The film seems to bait viewers with the promise of purpose to Beau’s journey, whether to reconnect with a young love (Julia Antonelli/Parker Posey) or find a lost/dead father (Julian Richings, maybe?) or stand up to his mother, but each plot point is subverted in ways that deflate: an unsexy tryst in his mother’s bed, a father unceremoniously killed (probably?), a mother miraculously alive and presiding over a trial to prove Beau is a bad son. Mysteries are smothered. Beau’s sense of purpose, which arrives halfway through the film, is snuffed out.
Is Beau too unnerving to be funny? Too scattered to be compelling? Hell no. Beau is funny because it’s unnerving. A man (Denis Ménochet) with debilitating PTSD going on a Rambo-style rampage is hilarious, if your sense of humor is dark enough. Death by sex? Teenagers (Kylie Rogers & Hailey Squires) smoking blunts and antagonizing a grown man? Stalking away awkwardly from attempted murder? Come to think of it, maybe none of this is funny. Maybe I am a sick puppy…naaah.
Beau’s querulous, empty affect, his inability to take charge, the utter pointlessness of his life and putative death is all part of the nightmare magic of the film. What could be more bleak than your mother faking her death just to guilt trip you? What could be funnier?
As a last note, I’ve been using the word nightmare a lot, and I feel that’s worth highlighting, because Beau is indeed a work of magical realism. It is a dream that insists it is reality. In fact, I believe it is Beau Wasserman’s paranoid delusions made into reality.

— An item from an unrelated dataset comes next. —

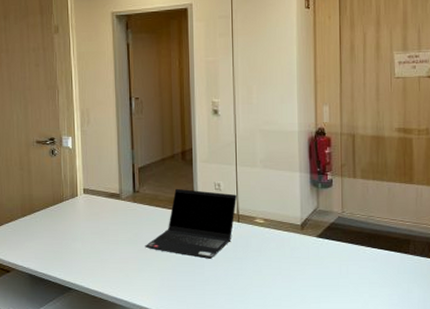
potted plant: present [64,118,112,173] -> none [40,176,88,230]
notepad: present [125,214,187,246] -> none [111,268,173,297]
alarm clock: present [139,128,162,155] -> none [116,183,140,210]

Perhaps this is my own personal bias - since I love the movement so - but I think Beau is Afraid shares space with Expressionist works such as Edvard Munch’s The Scream or Robert Wiene’s The Cabinet of Dr. Caligari. The world of Beau is Afraid is filtered through the title character’s fearful and delusional perspective, the horrifying and farcical events shaped by his paranoid fantasies.
I do not know if this will help all of you prospective viewers - you still have to be willing to endure three hours of film, and who has time these days? - but maybe appreciating Beau as non-literal will make it easier when you are confronted with a giant penis monster. Maybe knowing it’s meant to be a comedy will permit a few of you to laugh when you see this; solidarity for the sick puppies. Maybe, if I’ve done my job as a writer, you all will give Beau a chance. I’m sure you and all your scarred psyches will thank Ari.